● **Source document**:
# Moths! Moths! Moths!



## sunnysmom (Sep 23, 2011)

Does anyone else have problems with moths? Awhile back, I think I got some contaminated seed, and some moths appeared. I thought I had the problem under control, and then realized that some had laid eggs or whatever in a cupboard where I had some oatmeal packets. So I cleaned out the cupboard, put all food in sealed plastic bags, bought some bird-friendly moth traps and again thought I had solved the problem- until the past 10 days. Moth larvae! Before I only saw moths. Now I have the crawly little buggers on my ceiling. I have scrubbed, cleaned, bought more moth traps, all my seed is in the freezer and I cannot find where they are coming from. As much as it annoys me, it completely freaks my fiancé out (you think he was the girl.....) Anyway, has anyone else experienced this? Advice? Suggestions? I did see on a bird store site that this is "moth season". But holy cow, where are the larvae coming from?


----------



## MeanneyFids (Aug 24, 2010)

well, my mother in law deals with this problem (we dont, we rarely see moths... the cats take care of them fairly well)

eucalyptus oil on a cotton ball taped inside your cupboards and such will keep them away, but wont kill the larvae. i'd lock away all the food they eat in freezers and such (they can get inside baggies...) and let them die off in traps and by avoidance using the eucalyptus oil.


----------



## Clair (Jul 31, 2012)

If you have wallpaper or a wallpaper border, the moths lay eggs behind it.


----------



## Mezza (Feb 19, 2013)

OMG! I would die. I have the biggest moth phobia. Just reading that has wigged me out.


----------



## Vickitiel (Oct 10, 2012)

Haha, on that subject: I have a collection of moths! (Dead, of course). They can be so pretty!

I once bought a bag of contaminated seed, except it wasn't moths that came out of it; instead it was some kind of worm/caterpillar thing that ate the seeds and left trails of silky stuff everywhere. It was so weird. I've never bought from that place ever again after that. Gross.


----------



## Mezza (Feb 19, 2013)

CharVicki said:


> Haha, on that subject: I have a collection of moths! (Dead, of course). They can be so pretty!.



You're sick! LOL! :rofl:


----------



## Kiwi (May 12, 2013)

Dried mint leaves and lavender work. 

I think moths are cute up close! I especially like the hummingbird moth. It looks just like a little hummingbird!! I see them all the time in the garden outside.


----------



## Vickitiel (Oct 10, 2012)

Mezza -- I won't post a photo to save you from being deeply horrified (I have a LOT of moths  )

● **Entries provided**:

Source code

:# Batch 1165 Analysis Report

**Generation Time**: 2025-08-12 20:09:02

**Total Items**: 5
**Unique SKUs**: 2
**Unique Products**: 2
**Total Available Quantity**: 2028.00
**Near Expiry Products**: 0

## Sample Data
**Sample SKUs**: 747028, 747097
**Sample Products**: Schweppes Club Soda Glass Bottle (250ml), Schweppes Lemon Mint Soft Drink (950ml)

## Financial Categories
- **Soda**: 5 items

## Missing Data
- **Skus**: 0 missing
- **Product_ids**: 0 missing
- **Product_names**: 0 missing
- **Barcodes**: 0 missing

● **Problems and tasks**:
**A.** Give each username that heads a post in the moth thread, listing each one only once.
**B.** Summarize the moth thread in two sentences.
The items were taken from a different source than the moth thread.

● **Responses to the exercise**:
**A.** sunnysmom, MeanneyFids, Clair, Mezza, Vickitiel, Kiwi

**B.** A poster whose moth trouble seemed to start with contaminated seed reports that cleaning, sealed food bags, bird-friendly moth traps and freezing the seed have not stopped larvae from appearing on the ceiling, and asks for advice. Replies suggest eucalyptus oil on cotton balls in cupboards, freezing food, and dried mint leaves and lavender, and warn that moths lay eggs behind wallpaper, while others mention a moth phobia, a collection of dead moths and a past batch of contaminated seed.